SOAS University of London


15 May 2018

Effa Okupa

We in the law department were so sorry to learn of the death of our dearest friend and colleague Professor Effa Okupa, who died of a brain tumour in the early hours of Wednesday morning, 2 May, just three days short of her 83rd birthday. Effa, who was from Edo State in Nigeria, came to Britain in 1954. She married and had a son, Kwesi, who we are happy to note became a barrister. In middle age, his mother decided to follow his lead and to study law. She graduated with an LLB from UCL in 1989, which she followed up with an LLM in 1990, before moving to SOAS to undertake a PhD under the supervision of Werner Menski. Their joint interest in comparative laws of the family and customary laws led to a thesis titled: “Ethno-jurisprudence of children’s rights: A study of the Himba of Namibia” The examiners commended her on the excellence of her ethnographic research and passed the thesis without amendments in May 1996. She went on to publish two books, one on Namibia and the impact of German colonialism, the other a bibliography of customary law.

Her love of the Himba people took her back to Namibia numerous times, where she established links with the University of Namibia (UNAM), for whom she continued to teach about customary law until she was taken ill in Namibia in February this year.  It was her initiative, and the active support of Werner Menski, that led to UNAM and SOAS establishing a Special Programme that brought Namibian law students to SOAS for a month to study alongside our own students. The programme, which lasted from 2004-2008, threw up a lot of logistical challenges: where would they live, how would they be funded? Mama Doc, as she came to be known, took care of all that, housing some students in her own home.  Our students benefitted enormously from their interactions and our core first year course, Legal Systems of Asia and Africa, was enriched immeasurably by their input. Responding to her death, Professor Mashood Baderin reminisced about the gratitude of the UNAM students for her generosity. It is worth noting that three of those students have gone on to do Masters programmes at Oxford and two have proceeded to do doctorates.  She never stopped trying to help African students and left her PhD gown with the instruction: "No African woman should fail to graduate because she cannot afford a gown." 

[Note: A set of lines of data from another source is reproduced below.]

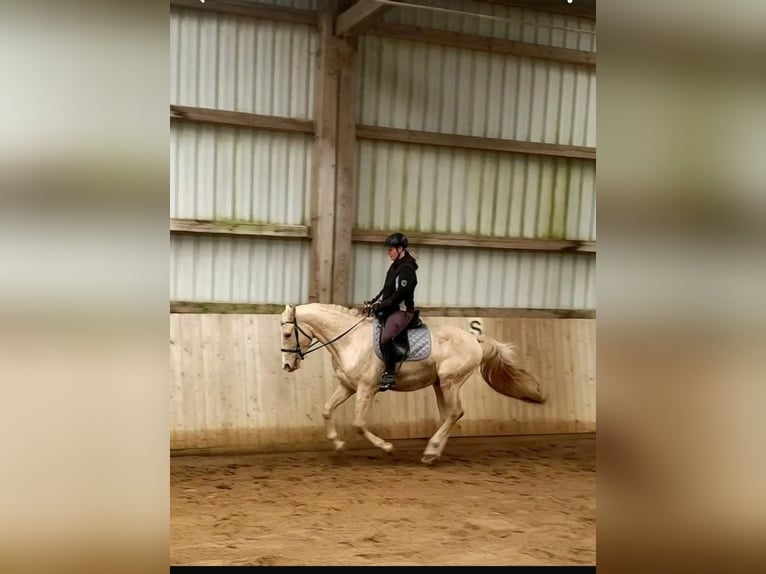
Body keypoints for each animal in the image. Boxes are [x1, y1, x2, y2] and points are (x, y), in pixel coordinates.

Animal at [282, 304, 544, 466]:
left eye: (286, 334)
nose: (286, 365)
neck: (349, 340)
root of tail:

Always a faithful friend, Effa’s capacious heart meant that she never forgot us at SOAS. She was a professorial associate of the law department for a number of years.  She regularly liaised with Christine Djumpah, with whom she had a warm relationship. She dropped in on us and attended events, giving warm congratulations to "little sister" Professor Lynn Welchman at her inaugural lecture. She had friendships across the school, a particular favourite being Jahan Latif, whose kindness and professional skills she appreciated. She was thrilled to meet the “new” Director with whom she had her photograph taken, showing it off regularly and with enormous pride.

Effa never lost her sense of adventure. Her most recent research foray was to China’s Yunnan Province, since she was curious to study the customs and practices there with a view to comparing them to her beloved Himba. In preparing for her trips to Yunnan, she found good advice and information from our colleague Dr Sanzhu. She went twice and was full of excitement and enthusiasm about all that she had learned.  She was grateful to the staff at Yunnan Law School for their warmth and collegiality and was determined that staff there should visit SOAS. At her suggestion, and with Dr Zhu writing the letter in Chinese, the Law School invited the Dean of Yunnan Law School and his colleagues to visit SOAS.

Since her death, we have discovered that she had a pet name for all of us. We called her 'Aunty Effa’, sister or Mama Doc.  There will be three funeral services held to honour her, to celebrate her life and to smooth her passage to the land of the ancestors: one in Namibia on 17 May, another in Nigeria and one in London; we await the date.

Go well, big sister, aunty, Mama Doc, Professor Okupa!

Fareda Banda and Werner Menski, London, 11 May 2018.